Any other organization — a big corporation, say, or a university, or a learned society – -when seeking a new leader, will go to immense trouble over the choice. The CVs of candidates and their portfolios of relevant experience are meticulously scrutinized, their publications are read by a learned committee, references are taken up and scrupulously discussed, the candidates are subjected to rigorous interviews and vetting procedures. Mistakes are still made, but not through lack of serious effort.

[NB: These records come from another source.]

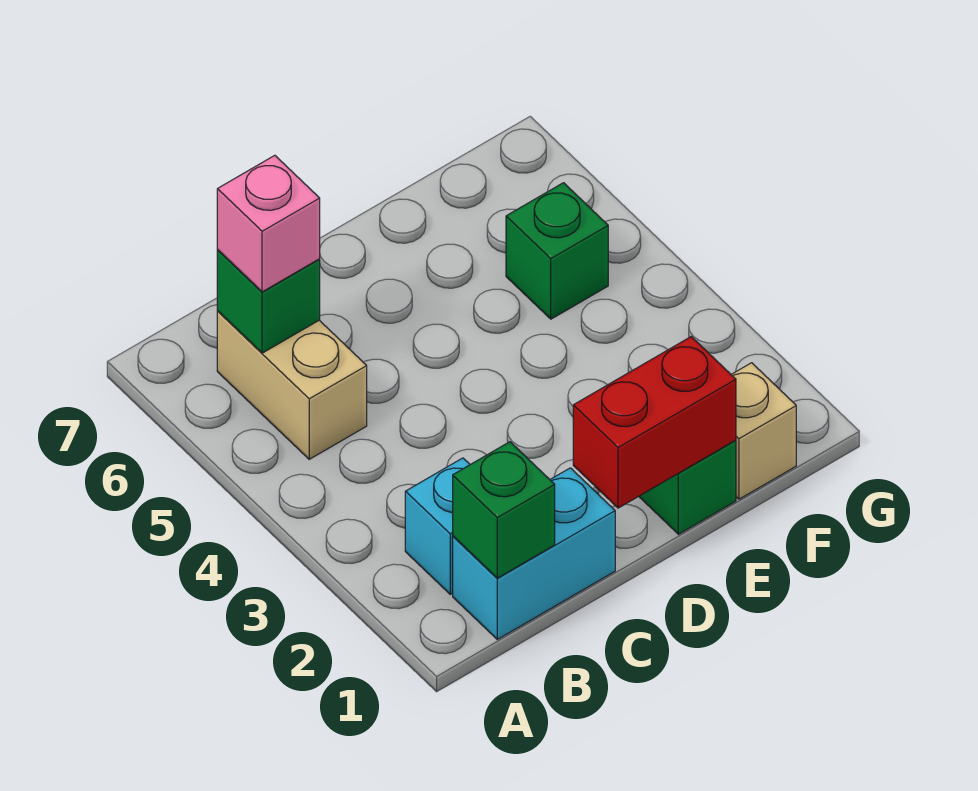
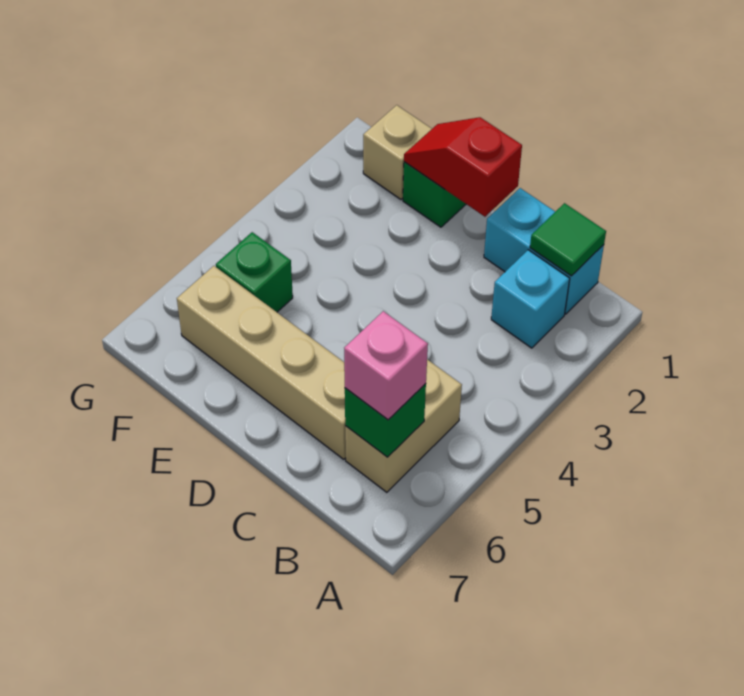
green 1x1 brick [453,442,555,578] -> green 1x1 tile [530,203,606,276]
none -> tan 1x4 brick [177,266,346,459]
red 1x2 brick [573,337,736,508] -> red 1x2 slope [404,117,522,217]

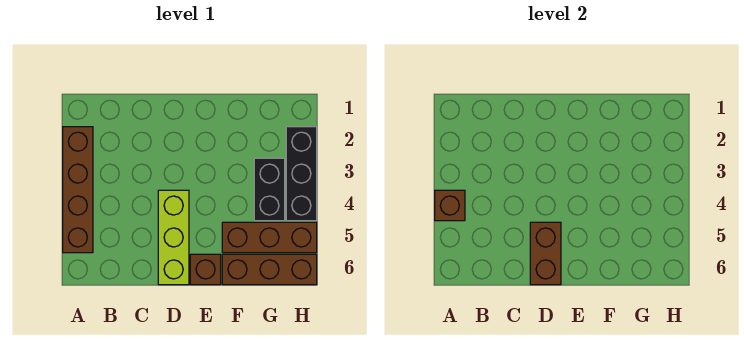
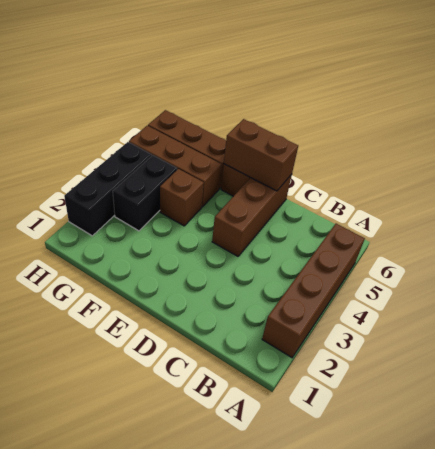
brown 1x1 brick [435,190,465,221] -> brown 1x1 brick moved to [160,169,204,226]
lime 1x3 brick [158,190,189,285] -> brown 1x3 brick [212,174,292,256]
brown 1x2 brick [530,222,561,285] -> brown 1x2 brick turned to [224,119,298,191]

The population of the United States is more than 300 million and it includes some of the best and brightest that the human species has to offer, probably more so than any other country in the world. There is surely something wrong with a system for choosing a leader when, given a pool of such talent and a process that occupies more than a year and consumes billions of dollars, what rises to the top of the heap is George W Bush. Or when the likes of Rick Perry or Michele Bachmann or Sarah Palin can be mentioned as even remote possibilities.
A politician’s attitude to evolution is perhaps not directly important in itself. It can have unfortunate consequences on education and science policy but, compared to Perry’s and the Tea Party’s pronouncements on other topics such as economics, taxation, history and sexual politics, their ignorance of evolutionary science might be overlooked. Except that a politician’s attitude to evolution, however peripheral it might seem, is a surprisingly apposite litmus test of more general inadequacy…. Evolution is a fact, as securely established as any in science, and he who denies it betrays woeful ignorance and lack of education, which likely extends to other fields as well….You cannot be ignorant of evolution and be a cultivated and adequate citizen of today (emphasis added).

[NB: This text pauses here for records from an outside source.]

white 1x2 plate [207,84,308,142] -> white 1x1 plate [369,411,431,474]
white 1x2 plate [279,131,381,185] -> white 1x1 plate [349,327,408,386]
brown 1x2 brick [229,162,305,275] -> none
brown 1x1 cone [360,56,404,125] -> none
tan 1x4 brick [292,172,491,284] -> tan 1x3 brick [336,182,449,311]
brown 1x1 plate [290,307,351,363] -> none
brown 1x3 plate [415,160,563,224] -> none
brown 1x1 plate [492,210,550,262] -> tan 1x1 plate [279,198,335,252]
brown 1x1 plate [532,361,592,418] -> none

Two thoughts here: First, it stuns me the process that individuals in my field have to go through just to get a job, as Dawkins writes about any selection process, and yet idiots like Rick Perry make it to a governorship and become front-runners for president. I hope this isn’t what the Right means by “American exceptionalism.” But it also tells us worlds about the role of charisma and sheer luck in determining who gets by in this world (being a white male doesn’t hurt, either). A side note: Bill Clinton is known for his charisma…but he has the brains to back up his success. But Clinton doesn’t embody the deep divide in the U.S., the manifestation of our epistemological differences that characterize the anti-science, corporatist radical right from the rest of the country. Rick Perry (and Michele Bachmann and Sarah Palin) does.

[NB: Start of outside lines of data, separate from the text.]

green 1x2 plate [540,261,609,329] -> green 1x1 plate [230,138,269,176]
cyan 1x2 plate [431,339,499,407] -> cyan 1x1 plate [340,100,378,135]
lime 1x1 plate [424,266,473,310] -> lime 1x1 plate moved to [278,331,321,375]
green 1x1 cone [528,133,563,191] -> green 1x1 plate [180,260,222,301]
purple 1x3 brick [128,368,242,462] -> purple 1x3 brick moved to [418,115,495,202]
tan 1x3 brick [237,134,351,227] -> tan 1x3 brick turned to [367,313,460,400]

Second, Dawkins perfectly encapsulates what is most frustrating about the Right’s anti-intellectualism these days. I’m not sure how many of my Republican friends traipse on over to my blog any more, but Dawkins is right about you: Do you really want a beer buddy or the person who sits next to you in the church pew on the one day a week you choose to exercise your Christian values to be president of the United States?
I want someone who can kick my ass to lead my country, not a former Aggie yell leader (gawd, if you only knew my disdain for frat boys back in the day…). But if Republicans at all, even for a second, find themselves outraged at Dawkins’ characterization of the Republican vetting process for president these days, at his apt observation at the amoral values that drive the Republican party, they need to ask themselves why it upsets them. Perhaps then this country will snap out of its bewitchment with the astroturfed, manufactured anger funded by corporations with no interest at all in perpetuating what truly defines American exceptionalism: democracy.